Future textbooks may devote a chapter to him, but it will read like a case study in preventable mistakes:
How to alienate allies in a single tweet.
How to botch a pandemic with miracle cures.
How to incite insurrection while watching cable news.
How to win the title “most impeached” and still think you’re undefeated
Trump and the Company He Keeps
It is often said that you can judge a man by his friends. In history, you judge a president by his neighbors in the rankings. For Trump, those neighbors are not Washington or Lincoln, but Buchanan, Johnson, and Pierce—men remembered for presiding over division, incompetence, or outright collapse.
Buchanan, whose passivity helped pave the way to civil war.
Andrew Johnson, whose racism and obstruction nearly unraveled Reconstruction.
Franklin Pierce, whose greatest claim to fame is being forgotten.
Trump, in his own way, has combined all three: Buchanan’s negligence, Johnson’s racial animus, and Pierce’s irrelevance—sprinkled with a heavy dose of personal corruption.
It is a hall of shame, and Trump is busily elbowing his way to the front row.
The Basement as Legacy
There is a temptation to treat this as comic relief: laugh at Trump’s fall, snicker at his basement ranking, and gloat that history has had the last word. However, satire works because it underscores the profound truth: Trump’s descent into the basement is not just related to his personal fate; it is baneful that he drags the country downward as well.

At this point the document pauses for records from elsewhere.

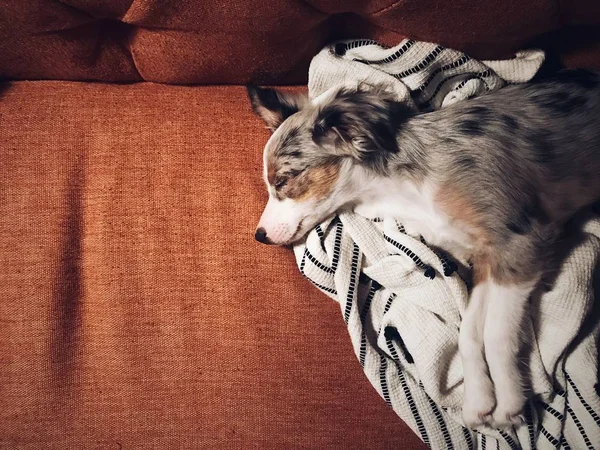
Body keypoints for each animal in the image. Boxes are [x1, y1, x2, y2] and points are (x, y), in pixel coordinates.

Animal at [246, 67, 600, 428]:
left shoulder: (519, 244)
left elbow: (496, 331)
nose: (259, 236)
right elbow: (469, 332)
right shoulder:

Each point he loses in approval, each historian who marks him lower, reflects on the strained institutions, the shredded norms, and the eroded trust. The basement is not just a metaphor; it is a warning. Democracy cannot thrive when the presidency itself is a carnival act.
Trump once dreamed of being carved in stone. Instead, he has been written in pencil at the bottom of the ledger—erasable only if some future disaster makes him look better by comparison.
Closing Act
So here we are: Trump, the man who wanted to tower in granite, is now destined to squat in the basement of history. He may still throw rallies, sell hats, and insist that the polls are wrong. But the record is clear: the rankings are unkind, and the approval ratings are devastating.

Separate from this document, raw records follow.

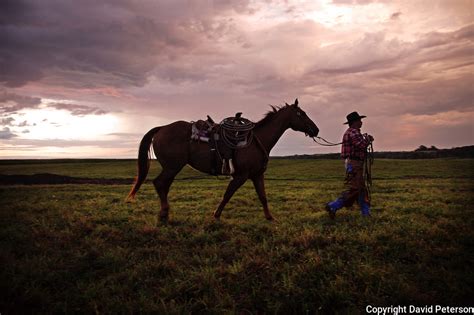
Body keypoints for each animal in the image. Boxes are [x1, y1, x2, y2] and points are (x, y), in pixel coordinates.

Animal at [126, 99, 318, 222]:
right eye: (300, 114)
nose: (315, 129)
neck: (256, 140)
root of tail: (161, 128)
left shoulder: (257, 175)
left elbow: (263, 196)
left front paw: (270, 217)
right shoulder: (240, 176)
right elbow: (228, 194)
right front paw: (216, 215)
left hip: (172, 168)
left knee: (163, 186)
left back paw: (164, 213)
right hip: (172, 167)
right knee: (159, 184)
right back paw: (164, 213)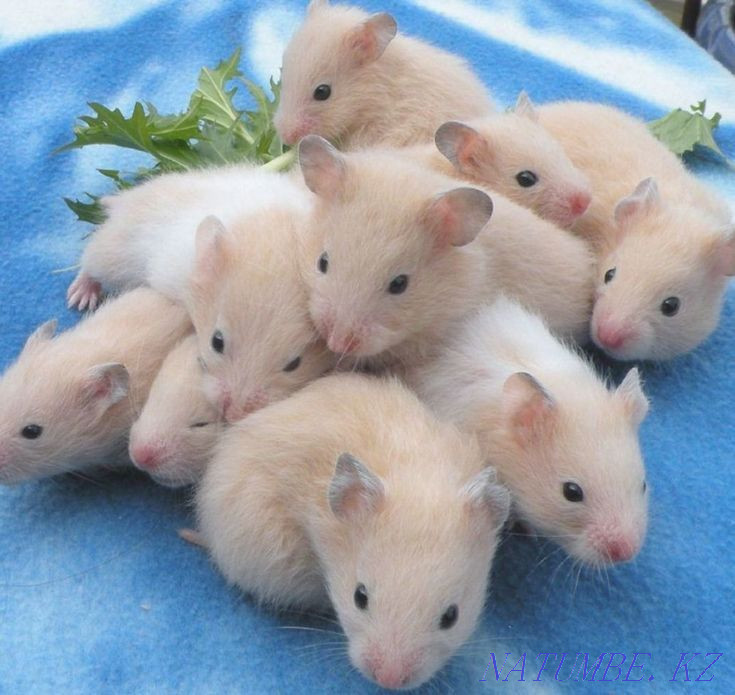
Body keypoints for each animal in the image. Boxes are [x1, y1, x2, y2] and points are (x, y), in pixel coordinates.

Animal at [68, 168, 336, 422]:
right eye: (216, 342)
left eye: (295, 364)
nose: (232, 415)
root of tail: (125, 199)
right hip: (112, 252)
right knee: (89, 261)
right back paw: (80, 296)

He will not join Washington, Jefferson, Lincoln, and Roosevelt on Mount Rushmore. His monument is already built: it is Mount Rushless, a small, sad pile of rubble at the bottom of democracy’s hill, where the clowns of history gather to swap grievances and rehearse their excuses.
And if you listen closely, you can almost hear Buchanan muttering in the corner: “Move over, son—you’re making me look good.”